In 1999, the Colombian government (with U.S. input) developed “Plan Colombia,” a plan for new aid and spending that would be 25 percent military. In 2000, the United States responded with an aid package that was the exact reverse: 75 percent military and police assistance. Now, the Colombian government has issued a “Plan Colombia 2″ that is 86 percent non-military – and the Bush administration’s response is a package of 76 percent military and police assistance.

Nothing is different – unless the Democratic Congress takes the initiative to make the changes the Bush administration was unwilling to implement in this budget request.

Feb 02

We now know that the Colombian government has begun to circulate a 77-page Spanish document called "Strategy of Strenghtening Democracy and Social Development (2007-2013)." This alone is a step forward from the 30-page document that presented the first "Plan Colombia" in September 1999, which was available in English for months before someone got around to translating it.

The "Strategy of Strengthening…" – whose title is so long that everyone is just going to call it "Plan Colombia 2" – calls for $43.8366 billion in new investment over the next six years. That money fits into six categories:

  • Social: $20.6614 billion, 48%
  • Economic internationalization (probably trade capacity-building): $12.0066 billion, 27%
  • Fight against terrorism and narcotrafficking: $6.1724 billion, 14%
  • Strengthening of justice and human rights: $2.7492 billion, 6%
  • Attending to the displaced population: $1.2013 billion, 3%
  • Reintegration (of ex-combatants): $1.0457 billion, 2%

That’s what we know – an overall six-year plan that would be only 14 percent military or police funding.

Before we view this as a sea change in Colombia’s approach to violence and narcotrafficking, let’s recall the makeup of the original Plan Colombia.

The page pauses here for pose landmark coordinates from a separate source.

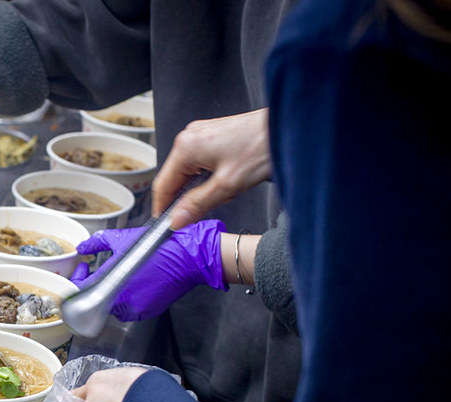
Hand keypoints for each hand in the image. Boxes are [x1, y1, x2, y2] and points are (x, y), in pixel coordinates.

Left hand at [70, 219, 227, 321]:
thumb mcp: (122, 239)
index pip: (80, 288)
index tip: (83, 267)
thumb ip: (98, 243)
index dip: (77, 277)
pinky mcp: (146, 313)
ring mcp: (134, 310)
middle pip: (95, 298)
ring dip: (111, 291)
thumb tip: (84, 246)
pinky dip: (128, 297)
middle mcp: (119, 303)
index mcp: (109, 284)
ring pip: (112, 305)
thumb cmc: (158, 247)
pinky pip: (129, 308)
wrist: (188, 257)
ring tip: (120, 274)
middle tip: (99, 269)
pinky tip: (134, 282)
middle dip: (95, 284)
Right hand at [152, 109, 271, 229]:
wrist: (288, 126)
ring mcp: (201, 134)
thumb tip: (176, 219)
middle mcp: (190, 137)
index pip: (163, 185)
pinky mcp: (213, 135)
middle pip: (175, 178)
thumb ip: (197, 204)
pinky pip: (202, 162)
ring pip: (190, 172)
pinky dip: (211, 176)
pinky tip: (230, 178)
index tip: (166, 226)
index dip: (163, 208)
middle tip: (206, 210)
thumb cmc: (262, 147)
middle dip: (188, 197)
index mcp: (186, 147)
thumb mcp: (228, 185)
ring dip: (202, 187)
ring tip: (228, 189)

While the U.S. contribution to Plan Colombia has been more than 80 percent military and police aid over the years, U.S. and Colombian officials always insisted that the overall six-year, $7.5 billion Plan Colombia – which was to include investment from the Colombian government and aid from other countries – was only a 25 percent military and police proposal.

Moving from 75 percent to 86 percent is not a dramatic change, though the overall increase in investment appears significant. Also significant is that the first "Plan Colombia," in practice, ended up becoming a mostly military endeavor. By 2006, according to the Colombian government, only 43 percent of Plan Colombia funds actually ended up going to non-military, non-police programs. Moving from 43 percent to 86 percent – if it actually happens – would an important change.

At this point, the answers we have heard only raise more questions, especially about the expected U.S. contribution.

  • How much of this $43.8366 billion is expected to come from Colombian funds, and how much from foreign donors?
  • Of this 86 percent economic-aid investment, how much is actually "civic action" construction projects and other military-led endeavors?
  • How much is expected from the United States specifically?
  • Of the money requested from the United States, is Colombia’s government expecting Washington to move away from the lopsided 80-20 split in military versus economic aid? Is Colombia asking, for instance, for a 50-50 package?
  • Will this new plan, with new proportions between types of aid, be reflected in the Bush administration’s 2008 foreign aid budget request to Congress, which will be released Monday? (Watch this space and this space to find out.)
  • Once we get more details, will the "new" plan look much different from the old plan, or is this a "shell game," using new categories to make a heavily military package palatable to a Democratic Congress?

Much will be revealed, starting Monday.